Les Verticaux, de Romaric Sangars

Les Verticaux, de Romaric Sangars

Par Gersende Bessède

Ex: https://www.contrepoints.org

verticaux_01.jpgLa rentrée littéraire a ceci de commun avec les foires au vin de la grande distribution, qu’en dehors de faire survivre une presse subventionnée, à bout de souffle, incapable de servir autre chose que des cépages surexploités, elle permet d’écouler à bon compte et sournoisement des infâmes piquettes, des vins bouchonnés, quelques vieux domaines madérisés, des jeunesses déjà séchées de platitudes et de noyer le chaland en recherche de grands crus sous le tsunami des références (pas moins de 590 livres en librairie pour cette rentrée 2016.)

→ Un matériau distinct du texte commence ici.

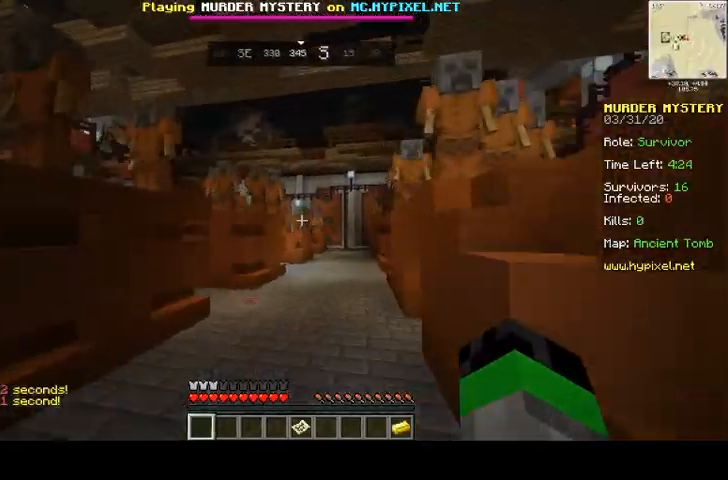
{"keys": ["space", "w"], "mouse": [], "events": []}
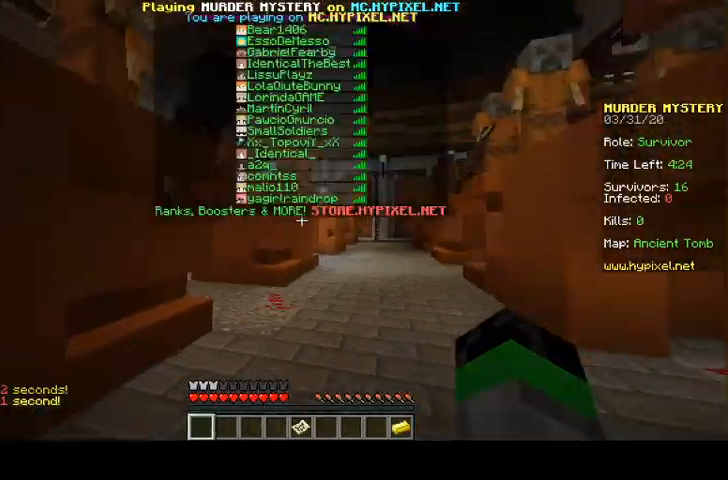
{"keys": ["space", "w"], "mouse": [], "events": []}
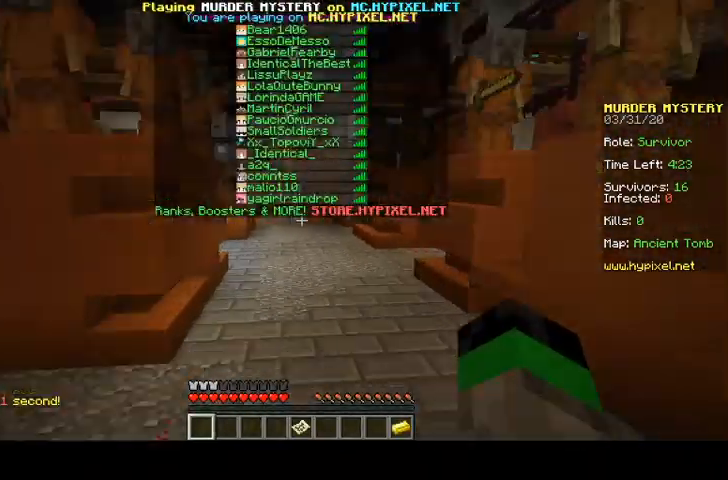
{"keys": ["d", "space", "w"], "mouse": [], "events": [[300, "d", "down"]]}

Difficile donc, de s’y retrouver sans y perdre son latin de chai, si l’on veut trouver un beau vin subtil, corsé et revigorant pour chasser le spleen de ce début d’automne.

Les Verticaux de Romaric Sangars (éditions Léo Scheer) est de ceux-là. Goûtons donc ce Château-Sangars.

Respirons d’abord son bouquet. Oui, respirons, c’est le mot qui convient. Dès les premiers mots, ses effluves hypnotiques gonflent notre cage thoracique asphyxiée du souffle « d’or de mille grandeurs détruites. »

Examinons la robe ensuite. Rubis intense, profond, soyeux, déployant l’amplitude de sa rythmique pneumatique, étirant ses gradations rutilantes, la phrase s’étire avec splendeur. Nous savons déjà à ce stade que nous n’avons pas affaire à une cuvée fatiguée de la phrase, dont nos contemporains sont pourtant si friands. Impossible de résister à l’avidité de plonger enfin les lèvres dans le vers.

Alors, plongeons. Dans le corps de la verticalité.

« Comme je le lui exposais, c’était par le truchement d’une oeuvre que j’avais, quant à moi, voulu m’éprouver. Me forger en forgeant un style, me purger des scories en limant des phrases, me tatouer l’âme de myriades de mots. Mais ce transfert avait globalement échoué et je crachais ma limaille amère. Emmanuel me donnait cependant l’exemple d’une exigence presque frénétique. Lui n’était revenu de rien, il ignorait tout compromis, sa jeunesse était intacte. Mieux : elle était armée. À juste trente ans, nous étions encore des jeunes gens pour cette époque rapide en surface mais lente en profondeur, et nous étions donc toujours en âge de soulever des questions comme celle-ci : comment dresser une vie au sein d’un tel limon ? Comment conférer à l’existence ne serait-ce qu’une forme acceptable ? L’aube nous surprit en révélant dans une lumière hésitante l’épais nuage de fumée où nous parlions toujours. Notre colloque improvisé s’acheva sur un tour paradoxal. « En fin de compte, affirmai-je à Emmanuel en le quittant, nous vivons une ère formidable puisque le simple fait de se tenir droit relève de l’héroïsme. »

Vincent Revel, pigiste réfractaire au néant ricaneur du monde qui l’entoure et à la vocation d’écrivain, anesthésiée par la torpeur amniotique du néant contemporain, va voir les laves refroidies de ses volcans intérieurs en sommeil, ranimés par la rencontre de deux êtres impitoyablement verticaux.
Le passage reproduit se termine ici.